Count the lines in the data below that contain the string "elevation", treating uppercase and lowercase as different. Give only the number.

★ ★ ★ ★ ★

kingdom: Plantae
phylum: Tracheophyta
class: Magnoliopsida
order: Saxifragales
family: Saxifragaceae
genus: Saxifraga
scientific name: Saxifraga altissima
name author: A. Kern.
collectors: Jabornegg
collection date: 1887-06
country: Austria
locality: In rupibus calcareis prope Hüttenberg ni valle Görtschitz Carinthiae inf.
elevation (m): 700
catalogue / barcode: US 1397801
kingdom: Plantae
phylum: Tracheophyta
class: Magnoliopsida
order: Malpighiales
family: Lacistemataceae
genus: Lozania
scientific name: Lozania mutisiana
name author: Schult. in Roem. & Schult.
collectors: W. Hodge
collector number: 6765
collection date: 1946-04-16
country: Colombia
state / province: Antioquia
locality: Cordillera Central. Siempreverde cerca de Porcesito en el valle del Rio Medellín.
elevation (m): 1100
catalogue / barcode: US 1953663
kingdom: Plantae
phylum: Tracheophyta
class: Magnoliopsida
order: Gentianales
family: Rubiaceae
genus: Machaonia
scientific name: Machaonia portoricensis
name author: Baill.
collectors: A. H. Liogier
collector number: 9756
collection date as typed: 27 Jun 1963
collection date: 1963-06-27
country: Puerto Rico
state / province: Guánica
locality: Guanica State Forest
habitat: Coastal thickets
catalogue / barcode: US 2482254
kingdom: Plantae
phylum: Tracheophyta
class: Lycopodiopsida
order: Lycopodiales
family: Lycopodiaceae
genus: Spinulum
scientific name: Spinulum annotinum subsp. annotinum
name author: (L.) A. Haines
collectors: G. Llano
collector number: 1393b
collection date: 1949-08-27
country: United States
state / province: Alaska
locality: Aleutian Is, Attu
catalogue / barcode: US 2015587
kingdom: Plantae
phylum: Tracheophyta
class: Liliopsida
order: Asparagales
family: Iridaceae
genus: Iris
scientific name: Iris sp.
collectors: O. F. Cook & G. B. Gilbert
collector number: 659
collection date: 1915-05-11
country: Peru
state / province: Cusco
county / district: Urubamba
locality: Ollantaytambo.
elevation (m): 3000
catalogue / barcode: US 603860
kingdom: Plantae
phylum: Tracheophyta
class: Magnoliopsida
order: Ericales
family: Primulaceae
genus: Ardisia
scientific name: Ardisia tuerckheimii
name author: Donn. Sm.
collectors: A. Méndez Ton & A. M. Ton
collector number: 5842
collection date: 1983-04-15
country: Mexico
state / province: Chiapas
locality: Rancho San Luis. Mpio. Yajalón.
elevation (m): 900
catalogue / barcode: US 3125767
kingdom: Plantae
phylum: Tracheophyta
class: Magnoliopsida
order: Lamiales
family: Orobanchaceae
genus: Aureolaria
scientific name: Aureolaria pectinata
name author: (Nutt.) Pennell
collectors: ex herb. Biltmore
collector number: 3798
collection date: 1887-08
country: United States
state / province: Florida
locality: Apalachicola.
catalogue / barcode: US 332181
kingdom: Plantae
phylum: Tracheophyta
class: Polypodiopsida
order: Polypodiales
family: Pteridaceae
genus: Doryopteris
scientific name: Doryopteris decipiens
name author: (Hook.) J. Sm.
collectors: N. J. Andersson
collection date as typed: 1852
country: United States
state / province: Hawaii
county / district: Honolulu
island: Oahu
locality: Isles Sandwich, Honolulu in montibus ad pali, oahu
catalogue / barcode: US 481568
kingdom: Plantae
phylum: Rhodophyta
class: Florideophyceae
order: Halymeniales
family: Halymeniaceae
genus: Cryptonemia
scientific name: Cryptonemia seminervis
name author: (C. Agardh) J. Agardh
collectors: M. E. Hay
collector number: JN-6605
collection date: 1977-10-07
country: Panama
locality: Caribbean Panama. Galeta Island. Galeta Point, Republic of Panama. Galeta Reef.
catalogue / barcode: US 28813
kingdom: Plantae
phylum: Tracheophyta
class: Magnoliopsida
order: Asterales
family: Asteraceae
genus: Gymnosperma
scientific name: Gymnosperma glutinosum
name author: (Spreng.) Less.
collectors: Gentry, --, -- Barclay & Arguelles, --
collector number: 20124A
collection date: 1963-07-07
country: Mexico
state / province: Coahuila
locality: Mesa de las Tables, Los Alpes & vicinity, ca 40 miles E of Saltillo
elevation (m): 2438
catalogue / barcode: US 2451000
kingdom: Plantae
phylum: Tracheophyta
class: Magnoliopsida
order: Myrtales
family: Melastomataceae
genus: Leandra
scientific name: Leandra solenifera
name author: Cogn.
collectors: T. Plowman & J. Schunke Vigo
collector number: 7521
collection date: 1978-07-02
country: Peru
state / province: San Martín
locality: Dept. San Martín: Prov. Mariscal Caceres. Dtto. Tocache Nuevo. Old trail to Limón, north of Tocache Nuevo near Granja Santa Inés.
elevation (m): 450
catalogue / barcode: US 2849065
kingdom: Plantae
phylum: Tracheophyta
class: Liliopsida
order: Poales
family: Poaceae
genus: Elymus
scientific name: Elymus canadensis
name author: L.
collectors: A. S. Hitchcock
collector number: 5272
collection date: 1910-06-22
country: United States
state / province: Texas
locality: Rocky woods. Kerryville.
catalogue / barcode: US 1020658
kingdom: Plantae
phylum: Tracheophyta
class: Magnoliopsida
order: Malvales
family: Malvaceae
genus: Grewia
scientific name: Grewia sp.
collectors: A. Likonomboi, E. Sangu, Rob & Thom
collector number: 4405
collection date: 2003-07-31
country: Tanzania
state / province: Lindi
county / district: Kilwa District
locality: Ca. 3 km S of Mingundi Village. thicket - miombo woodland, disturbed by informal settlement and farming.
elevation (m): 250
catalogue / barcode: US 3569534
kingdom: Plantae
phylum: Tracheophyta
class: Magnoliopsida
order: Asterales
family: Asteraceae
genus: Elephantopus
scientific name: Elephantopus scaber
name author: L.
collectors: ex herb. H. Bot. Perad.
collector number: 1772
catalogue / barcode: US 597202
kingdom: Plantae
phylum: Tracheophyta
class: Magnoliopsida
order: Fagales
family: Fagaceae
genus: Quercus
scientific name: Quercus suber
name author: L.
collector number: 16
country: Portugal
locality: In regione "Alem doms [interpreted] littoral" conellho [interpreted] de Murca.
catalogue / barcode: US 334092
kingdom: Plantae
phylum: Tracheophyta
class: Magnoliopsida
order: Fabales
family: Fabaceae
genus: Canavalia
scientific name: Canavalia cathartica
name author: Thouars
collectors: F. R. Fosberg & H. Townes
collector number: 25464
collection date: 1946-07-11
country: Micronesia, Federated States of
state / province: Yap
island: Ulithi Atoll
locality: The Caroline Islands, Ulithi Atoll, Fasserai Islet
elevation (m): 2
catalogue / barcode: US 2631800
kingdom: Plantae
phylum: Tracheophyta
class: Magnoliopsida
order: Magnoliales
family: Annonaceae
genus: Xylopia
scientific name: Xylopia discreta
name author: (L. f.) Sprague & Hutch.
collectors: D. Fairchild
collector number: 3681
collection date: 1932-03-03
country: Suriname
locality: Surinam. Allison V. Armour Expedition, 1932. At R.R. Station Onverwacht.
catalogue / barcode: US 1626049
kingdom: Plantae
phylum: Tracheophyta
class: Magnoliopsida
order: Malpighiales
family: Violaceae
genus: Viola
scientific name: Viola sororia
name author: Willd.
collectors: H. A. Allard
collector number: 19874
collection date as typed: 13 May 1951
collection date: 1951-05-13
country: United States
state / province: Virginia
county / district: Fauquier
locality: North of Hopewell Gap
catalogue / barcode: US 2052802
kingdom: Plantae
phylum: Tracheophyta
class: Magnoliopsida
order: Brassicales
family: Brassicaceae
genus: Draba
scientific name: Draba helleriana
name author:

★ ★ ★ ★ ★

# Finished exercise
8